Рассмотрим теперь более подробно «Песню студентов-археологов» (1965) в контексте всего творчества Высоцкого: «Он все углы облазил — и / В Европе был, и в Азии» = «И в Монте-Карло я облажу все углы» («Передо мной любой факир — ну, просто карлик!», 1964). Позднее, в «Лекции о международном положении», лирический герой тоже будет мечтать о поездке в Европу и в Азию (Ватикан, Тегеран, Афины, Тель-Авив, Пекин).

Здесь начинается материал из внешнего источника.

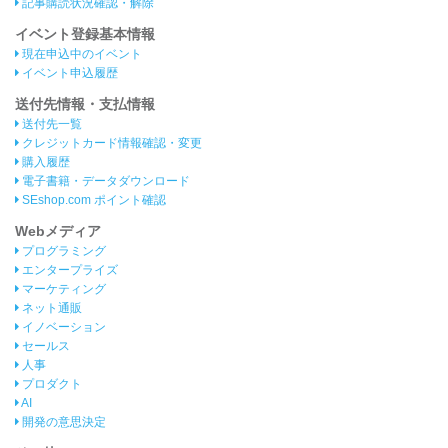
記事購読状況確認・解除
イベント登録基本情報
現在申込中のイベント
イベント申込履歴
送付先情報・支払情報
送付先一覧
クレジットカード情報確認・変更
購入履歴
電子書籍・データダウンロード
SEshop.com ポイント確認
Webメディア
プログラミング
エンタープライズ
マーケティング
ネット通販
イノベーション
セールス
人事
プロダクト
AI
開発の意思決定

Если Федя «часто диким голосом кричал», то и лирический герой в черновиках песни «Ошибка вышла» скажет: «Тогда я дико заорал: / “Бегите за бутылкой!”» /5; 404/. Такая же ситуация возникнет в концовке стихотворения «На острове необитаемом…» (1968), где попугай обучил население острова «ужаснейшим словам»: «И вскорости над джунглями раздался дикий вой». Причем ужаснейшими словами пользовался и Федя: «При этом так ругался по латыни» (вспомним повесть «.Дельфины и психи»: «Пишу латынью, потому что английского не знаю» /6; 25/). А в стихотворении «На острове необитаемом…» поясняется, каким словам научил аборигенов попугай: «Слова все были зычные, сугубо неприличные». Именно так зачастую ведет себя лирический герой Высоцкого: «Я отвечал ему бойко — / Может, чуть-чуть неприлично» («Я тут подвиг совершил…» /2; 365/), «Ни приличий не знал, ни манер» («Натянутый канат» /3; 426/). И так же действует его друг в посвящении братьям Вайнерам «Я не спел вам в кино, хоть хотел…» (1980): «Младший брат был небрит и не брат — / Выражался, как древний пират». А про Федю-археолога, который «ругался по латыни», сказано, что он «диплом писал про древние святыни, / О скифах, о языческих богах». Причем если «младший брат был не брит и не брат», то и лирический герой часто предстает в таком же облике: «Мореплаватель, простите, одиночка / Важно держится, хотя и не брит» («Мореплаватель-одиночка»), «“Права со мной качаете, / А вас еще не брили”'» («Вот я вошел и дверь прикрыл…»). Вновь возникает ситуация, когда герой и его друг наделяются одинаковыми чертами.
Если в песне «Что же ты, зараза» герой обещает своей бывшей подруге: «Ну а я себе такую бабу отхвачу, / Что тогда ты, стервь, от зависти загнешься». - то эту же мысль повторит и студент Федя: «Я, — говорил, — жену найду такую — / От зависти заплачете навзрыд». А поскольку оба персонажа являются авторскими масками, становится ясно, что это предсказание осуществилось в полной мере, так как Высоцкому удалось на зависть всем «отхватить» Марину Влади…
К песне «Что же ты, зараза» возвращает и концовка «Песни студентов-археологов», в которой герой нашел любимую женщину: «.. И вскоре откопал свой идеал, / Но идеал связать не мог / В археологии двух строк, / И Федя его снова закопал» = «Я тебя не трону, а в душе зарою». При этом выражение откопал свой идеал перейдет в четверостишие, подаренное Высоцким руководителю Отделом культуры горкома партии Набережных Челнов Инге Щербатых во время гастролей Таганки на КАМАЗе летом 1974 года: «Где откопал тебя геолог, твой супруг? / В степях белесых — черная крупинка… / Жена — и педагог, и политрук… На круг — очаровательная Инга!»[2669] [2670] [2671].